The Wild Medium: Anarchism and Surrealist Cinema
Abstract
In an earlier article, I discussed the surrealist reception of film in relation to the movement’s affinities with anarchism, which I further aligned with the surrealists’ fascination with occultism and ecological tendencies. My article extends that analysis to films made by surrealists, or those in close proximity to the movement. I focus primarily on four filmmakers – Jean Vigo, Luis Buñuel, Nelly Kaplan, and Jan Švankmajer – whose films span a period of nearly a century, from the late 1920s to the early 2020s. Here, I make the argument that their approach to surrealism in film aligns them with anarchism.
The surrealists were initially attracted to film because it appeared to them as free from aesthetic conventions and hierarchies, and they thought of cinema as an intervention in the closed-off classical and rationalist idea of neatly ordered space and time. I propose that the surrealists viewed film as a “wild medium,” free from the elitism characterizing the classical arts.
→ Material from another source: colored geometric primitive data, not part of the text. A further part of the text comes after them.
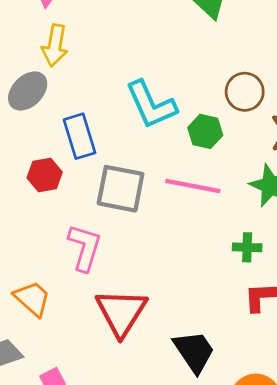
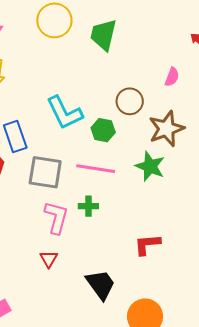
green cross: (247, 247) -> (88, 206), moved
pink L-shape: (85, 248) -> (56, 217), moved
red triangle: (121, 312) -> (49, 259), size x0.5

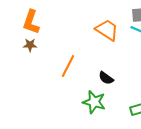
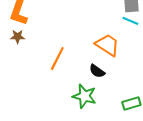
orange trapezoid: (107, 30) -> (107, 45), moved

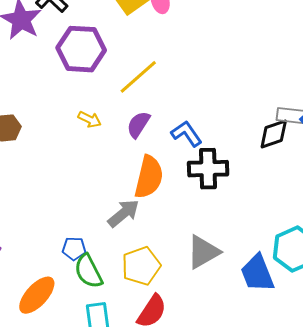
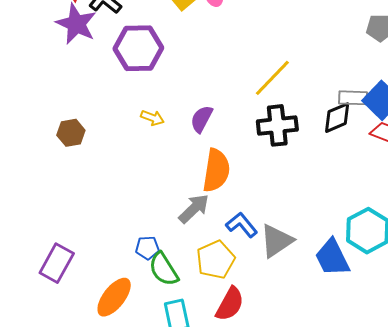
yellow line: (138, 77) -> (272, 78), moved
blue L-shape: (187, 134) -> (242, 225), moved
black cross: (208, 169) -> (277, 125), moved

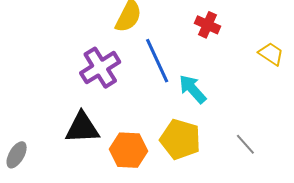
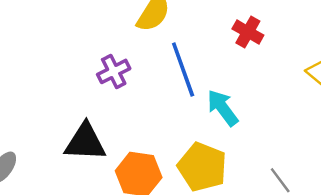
purple cross: (100, 68) -> (114, 71), size x0.7

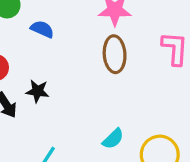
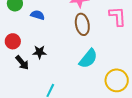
cyan semicircle: (113, 139) -> (88, 59), moved, size x1.5

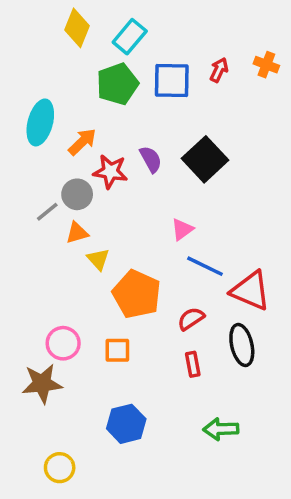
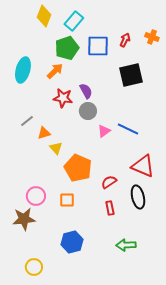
orange arrow: (82, 142) -> (55, 71), moved
black square: (205, 159) -> (131, 75), moved, turned 30
gray circle: (77, 194) -> (88, 111), moved
blue line: (205, 266) -> (128, 129), moved

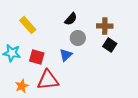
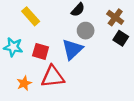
brown cross: (105, 26) -> (115, 17), turned 35
blue triangle: (66, 55) -> (72, 49), size x1.5

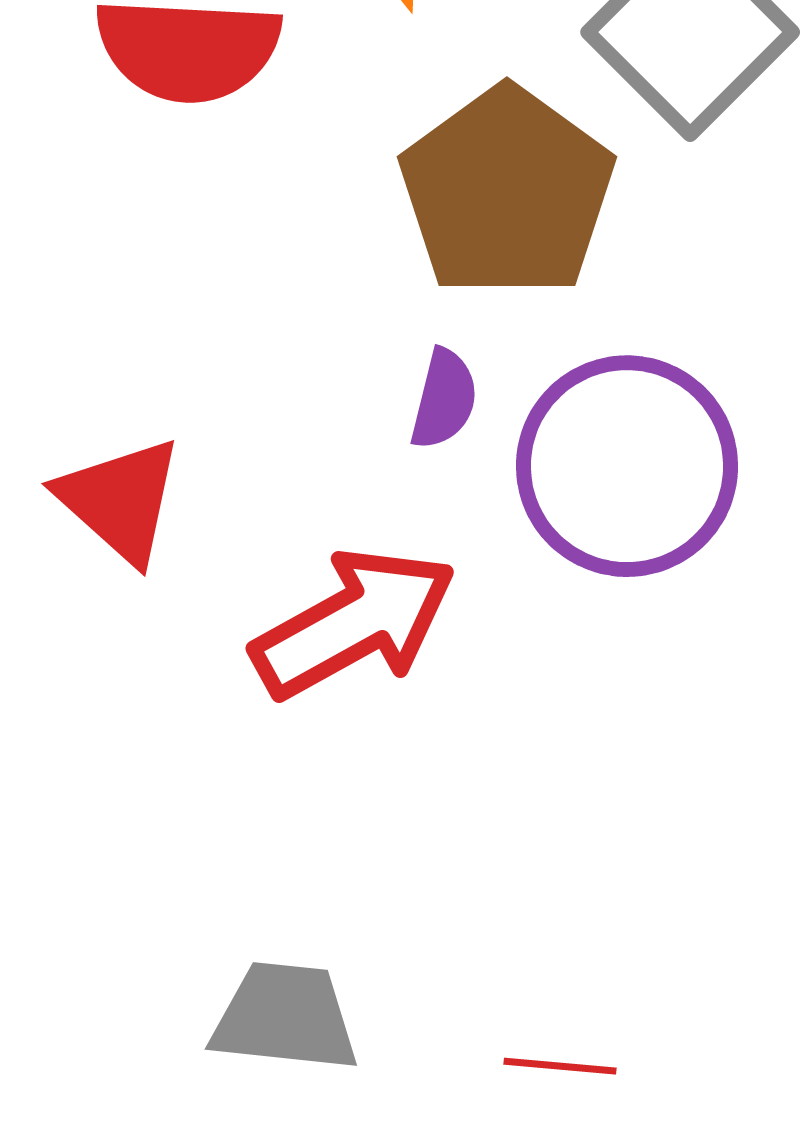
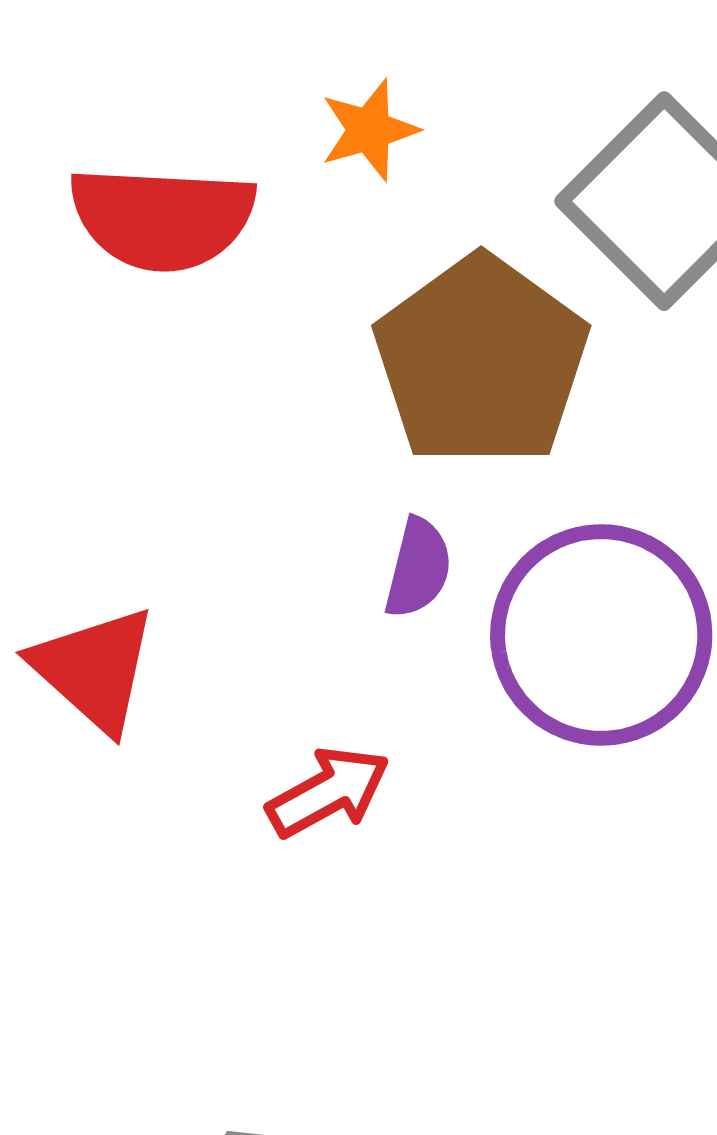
red arrow: (354, 623) -> (328, 792), size x0.6

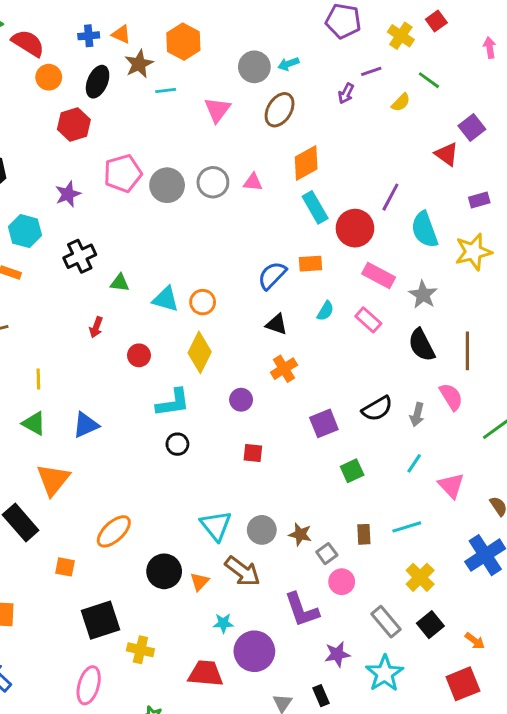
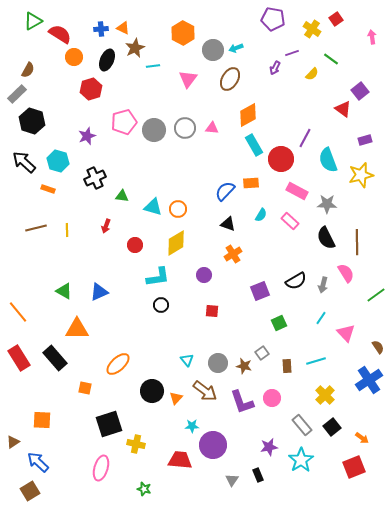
orange hexagon: (183, 42) -> (183, 33), moved
gray star: (423, 295) -> (327, 204), turned -30
yellow diamond: (200, 352) -> (176, 243), turned 32
yellow line: (38, 379) -> (67, 230), moved
orange triangle: (53, 480) -> (77, 329), turned 50
cyan triangle: (216, 525) -> (187, 360), size x0.6
gray square: (327, 554) -> (262, 353), moved
purple L-shape: (302, 610) -> (242, 402), moved

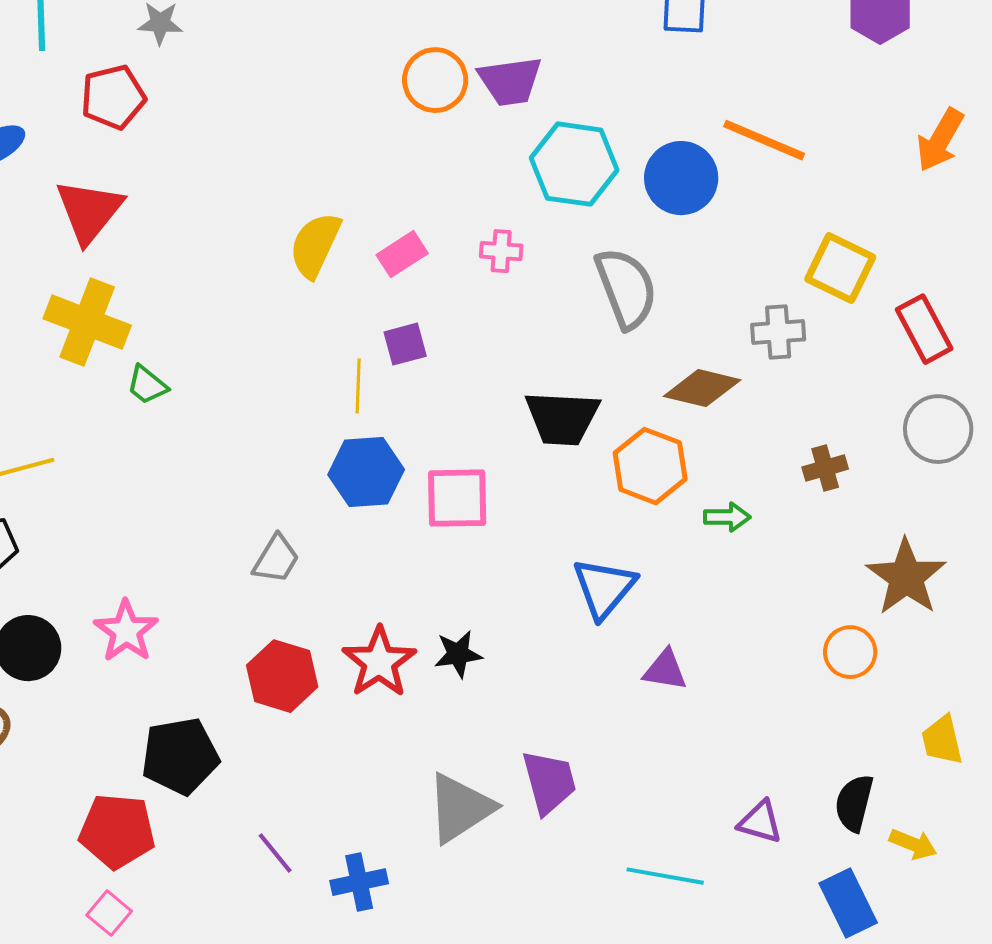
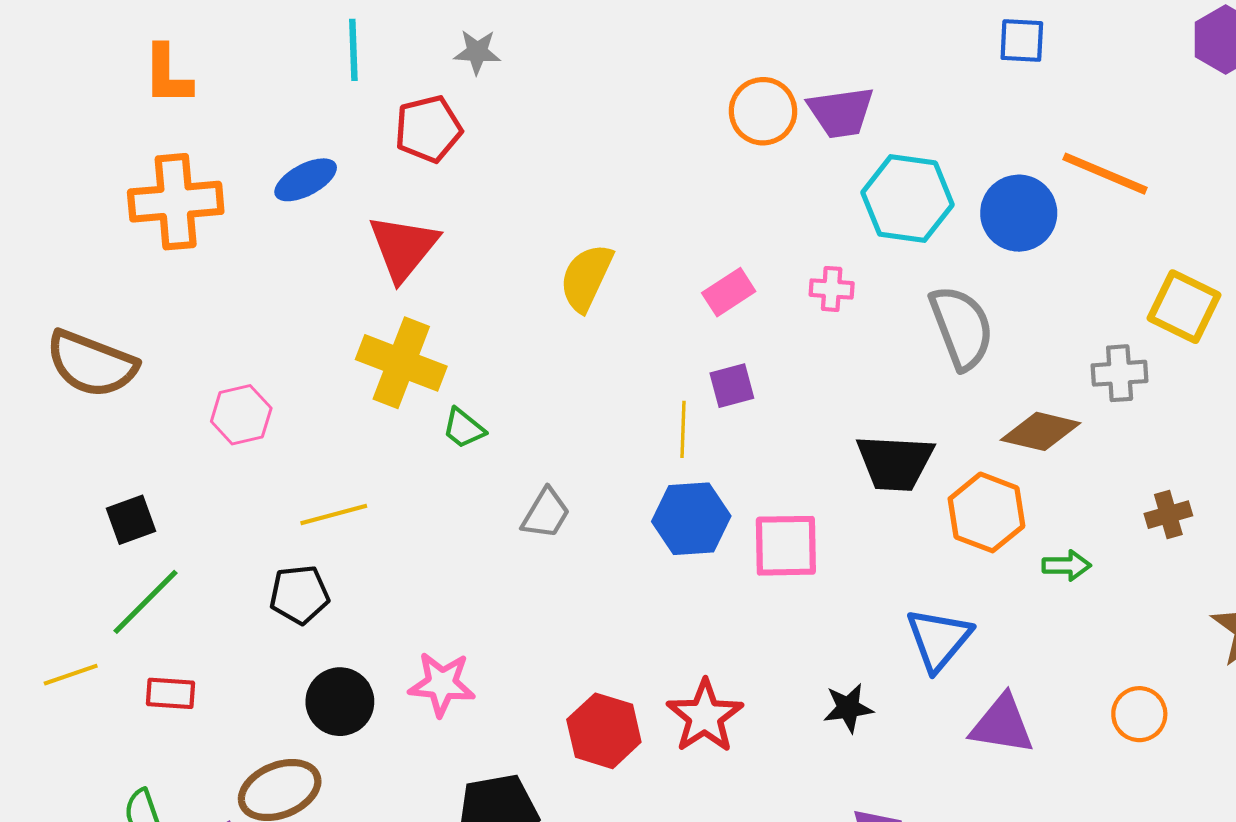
yellow semicircle: (315, 245) -> (586, 278), moved
gray trapezoid: (276, 559) -> (546, 514), moved
pink star: (126, 631) -> (442, 684), turned -30
orange circle: (850, 652) -> (1139, 714), moved
black star: (458, 654) -> (848, 708), moved
purple triangle: (665, 670) -> (1002, 725), size x1.4

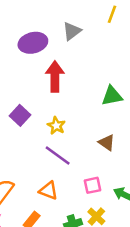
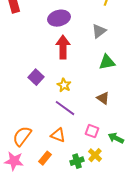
gray triangle: (72, 31) -> (99, 31), moved
purple ellipse: (33, 43) -> (59, 18), moved
pink square: (93, 185) -> (92, 131), turned 32

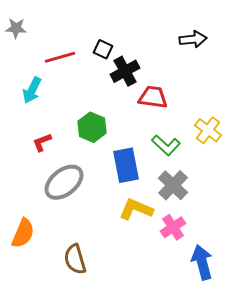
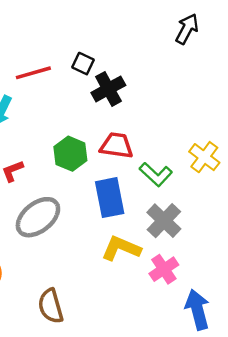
black arrow: (193, 39) -> (187, 29), moved, turned -56
red trapezoid: (153, 97) -> (117, 146), moved

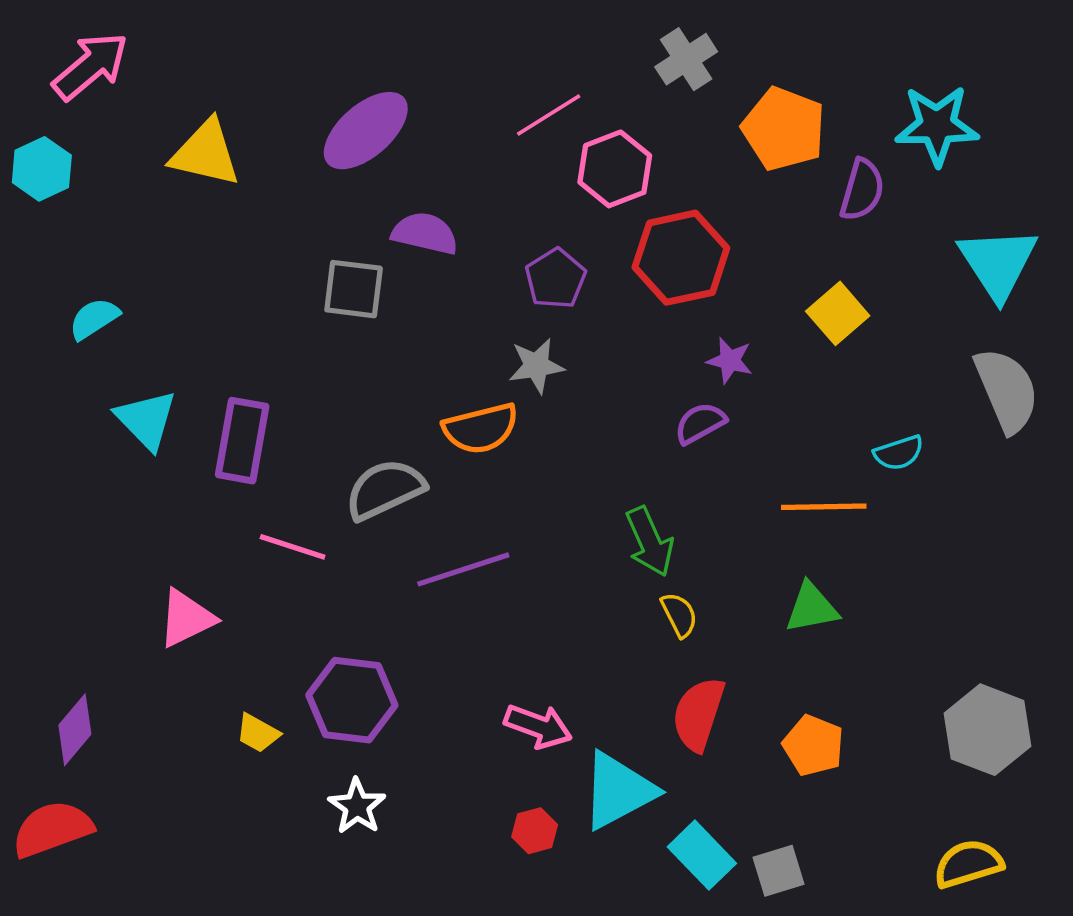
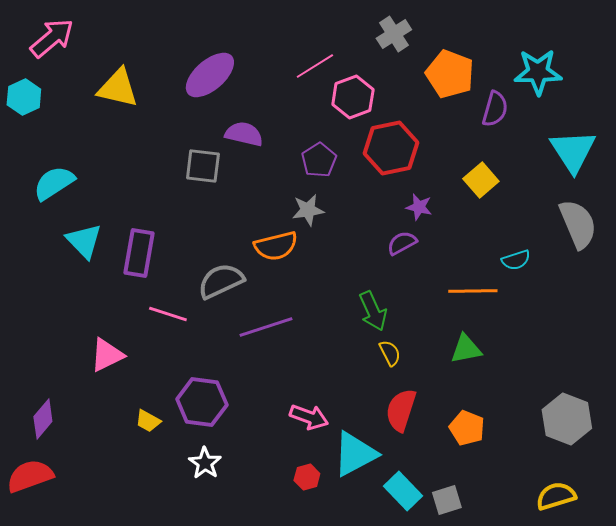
cyan semicircle: (94, 319) -> (54, 183), size x1.4

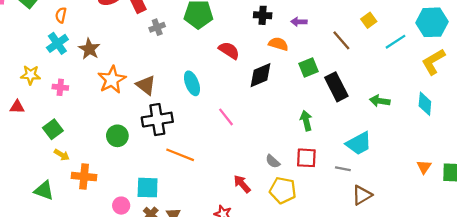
In his 1951 film-theoretical essay “As in a Wood,” André Breton laments the fact that following the transition to sound, film settled into “a theatrical type of action.” For Breton, film had been domesticated: surrealist filmmakers, however, continued to draw on film’s wild potential. Narratives of revolt, montage employed to subvert the conventional order of the world, and, for some of the filmmakers, an affinity with magic and occultism, ally them with broader anarchist tendencies in surrealism.